Py4JJavaError: An error occurred while calling o588.load.
: org.apache.spark.SparkClassNotFoundException: [DATA_SOURCE_NOT_FOUND] Failed to find data source: com.crealytics.spark.excel. Please find packages at `https://spark.apache.org/third-party-projects.html`.
	at org.apache.spark.sql.errors.QueryExecutionErrors$.dataSourceNotFoundError(QueryExecutionErrors.scala:870)
	at org.apache.spark.sql.execution.datasources.DataSource$.lookupDataSource(DataSource.scala:747)
	at org.apache.spark.sql.execution.datasources.DataSource$.lookupDataSourceV2(DataSource.scala:797)
	at org.apache.spark.sql.DataFrameReader.load(DataFrameReader.scala:337)
	at org.apache.spark.sql.DataFrameReader.load(DataFrameReader.scala:244)
	at sun.reflect.NativeMethodAccessorImpl.invoke0(Native Method)
	at sun.reflect.NativeMethodAccessorImpl.invoke(NativeMethodAccessorImpl.java:62)
	at sun.reflect.DelegatingMethodAccessorImpl.invoke(DelegatingMethodAccessorImpl.java:43)
	at java.lang.reflect.Method.invoke(Method.java:498)
	at py4j.reflection.MethodInvoker.invoke(MethodInvoker.java:244)
	at py4j.reflection.ReflectionEngine.invoke(ReflectionEngine.java:397)
	at py4j.Gateway.invoke(Gateway.java:306)
	at py4j.commands.AbstractCommand.invokeMethod(AbstractCommand.java:132)
	at py4j.commands.CallCommand.execute(CallCommand.java:79)
	at py4j.ClientServerConnection.waitForCommands(ClientServerConnection.java:195)
	at py4j.ClientServerConnection.run(ClientServerConnection.java:115)
	at java.lang.Thread.run(Thread.java:750)
Caused by: java.lang.ClassNotFoundException: com.crealytics.spark.excel.DefaultSource
	at java.net.URLClassLoader.findClass(URLClassLoader.java:387)
	at java.lang.ClassLoader.loadClass(ClassLoader.java:419)
	at java.lang.ClassLoader.loadClass(ClassLoader.java:352)
	at org.apache.spark.sql.execution.datasources.DataSource$.$anonfun$lookupDataSource$5(DataSource.scala:733)
	at scala.util.Try$.apply(Try.scala:213)
	at org.apache.spark.sql.execution.datasources.DataSource$.$anonfun$lookupDataSource$4(DataSource.scala:733)
	at scala.util.Failure.orElse(Try.scala:224)
	at org.apache.spark.sql.execution.datasources.DataSource$.lookupDataSource(DataSource.scala:733)
	... 15 more

when trying to do

spark.read.format("com.crealytics.spark.excel")

in pyspark with spark 3.5.0 Scala 2.12. I guess, it is because of this issue.
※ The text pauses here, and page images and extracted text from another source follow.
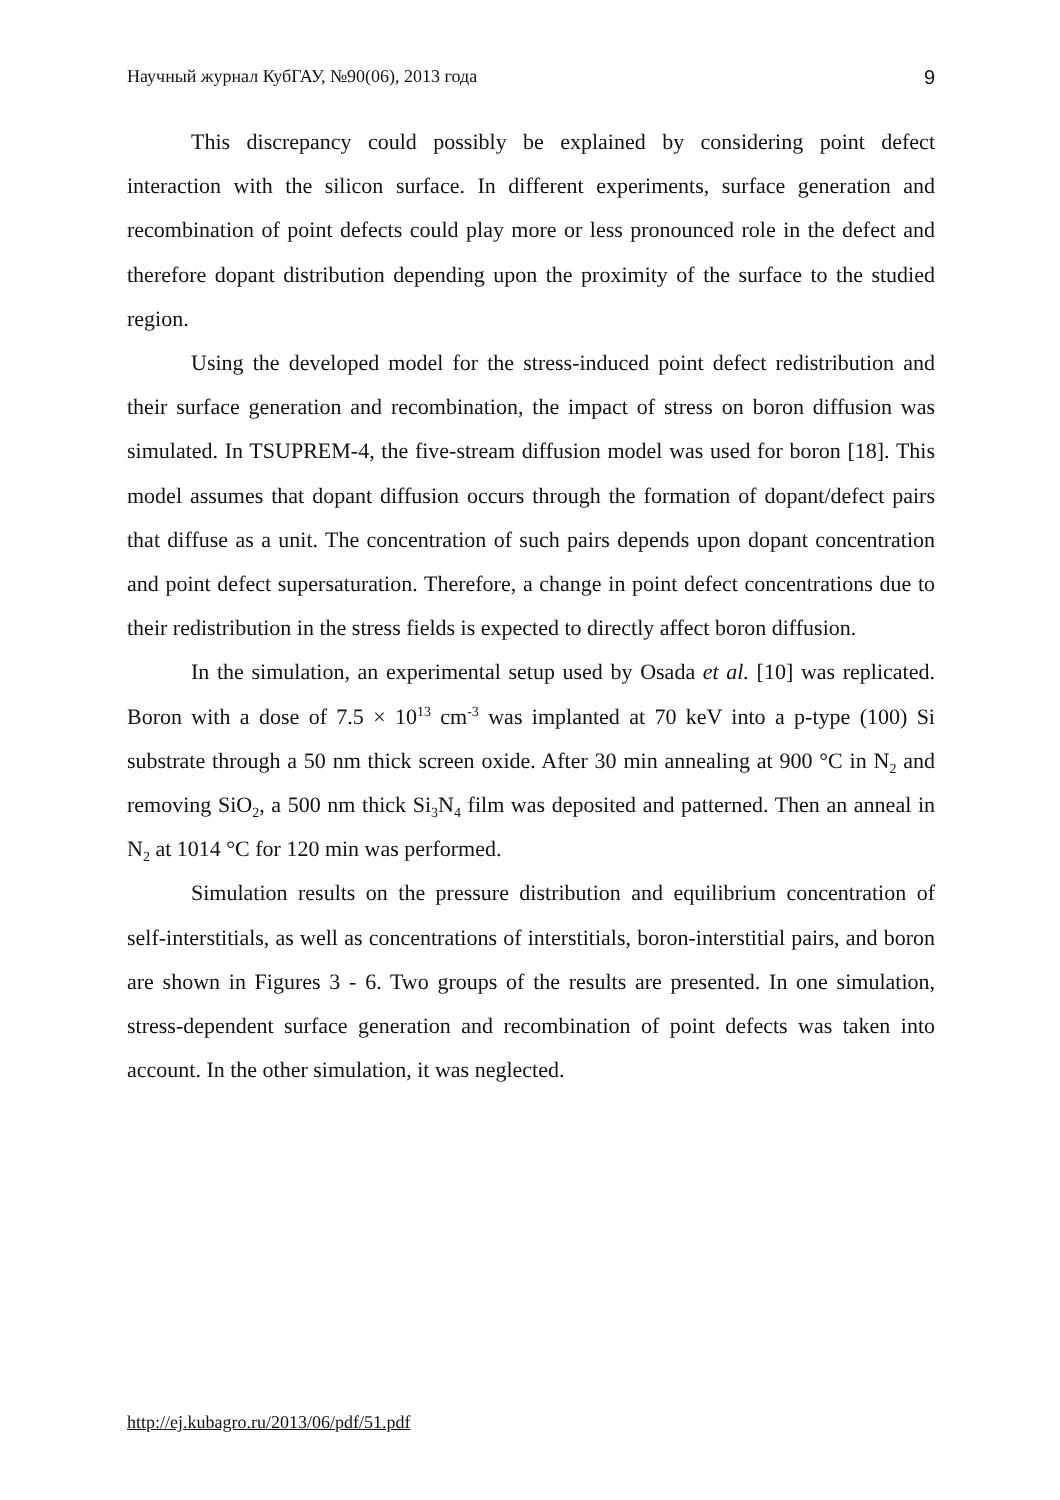Научный журнал КубГАУ, №90(06), 2013 года 9
This discrepancy could possibly be explained by considering point defect interaction with the silicon surface. In different experiments, surface generation and recombination of point defects could play more or less pronounced role in the defect and therefore dopant distribution depending upon the proximity of the surface to the studied region.
Using the developed model for the stress-induced point defect redistribution and their surface generation and recombination, the impact of stress on boron diffusion was simulated. In TSUPREM-4, the five-stream diffusion model was used for boron [18]. This model assumes that dopant diffusion occurs through the formation of dopant/defect pairs that diffuse as a unit. The concentration of such pairs depends upon dopant concentration and point defect supersaturation. Therefore, a change in point defect concentrations due to their redistribution in the stress fields is expected to directly affect boron diffusion.
In the simulation, an experimental setup used by Osada et al. [10] was replicated. Boron with a dose of 7.5 × 10<sup>13</sup> cm<sup>-3</sup> was implanted at 70 keV into a p-type (100) Si substrate through a 50 nm thick screen oxide. After 30 min annealing at 900 °C in N<sub>2</sub> and removing SiO<sub>2</sub>, a 500 nm thick Si<sub>3</sub>N<sub>4</sub> film was deposited and patterned. Then an anneal in N<sub>2</sub> at 1014 °C for 120 min was performed.
Simulation results on the pressure distribution and equilibrium concentration of self-interstitials, as well as concentrations of interstitials, boron-interstitial pairs, and boron are shown in Figures 3 - 6. Two groups of the results are presented. In one simulation, stress-dependent surface generation and recombination of point defects was taken into account. In the other simulation, it was neglected.
http://ej.kubagro.ru/2013/06/pdf/51.pdf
Is there any update on this? Seems like a packaging error. At this moment the package is unusable at the latest version which is the only spark 3.5.* version.

christianknoepfle · Answer 9 · Fri Oct 27 2023 20:49:28 GMT+0800 (China Standard Time)

Since it is a packaging error I believe it is a mill issue. There were some changes in build.sc since 0.19 as well as an update from mill 0.11.4 to 0.11.5. Unfortunately I am no mill expert nor have made working in intellij (at least my first tries were pretty unsuccessfull). Keep on trying but if some mill expert could help that would be great

christianknoepfle · Answer 10 · Fri Oct 27 2023 22:47:16 GMT+0800 (China Standard Time)

In the meantime you could try the spark=3.4.1 spark excel=0.19.0 version of spark excel with spark 3.5 => 3.4.1_0.19.0 and spark.read.format("excel"). It could work because there were no datasourcev2 API changes from 3.4 to 3.5...

Markus Franke · Answer 11 · Sat Oct 28 2023 01:53:46 GMT+0800 (China Standard Time)

@christianknoepfle thanks for the advise and the efforts. I temporarily downgraded my cluster to 3.4.1.

Martin Mauch · Answer 12 · Tue Nov 14 2023 08:42:04 GMT+0800 (China Standard Time)

The commit introducing the issue seems to be e911d0cf8bd5465f7a3f82289c50045556ba6c91, which is a little bit surprising because it contains only the minimal changes to update Mill.

Martin Mauch · Answer 13 · Tue Nov 14 2023 18:09:05 GMT+0800 (China Standard Time)

The incorrect JAR files issue should be solved in 0.20.2.
Please test and comment here if it isn't.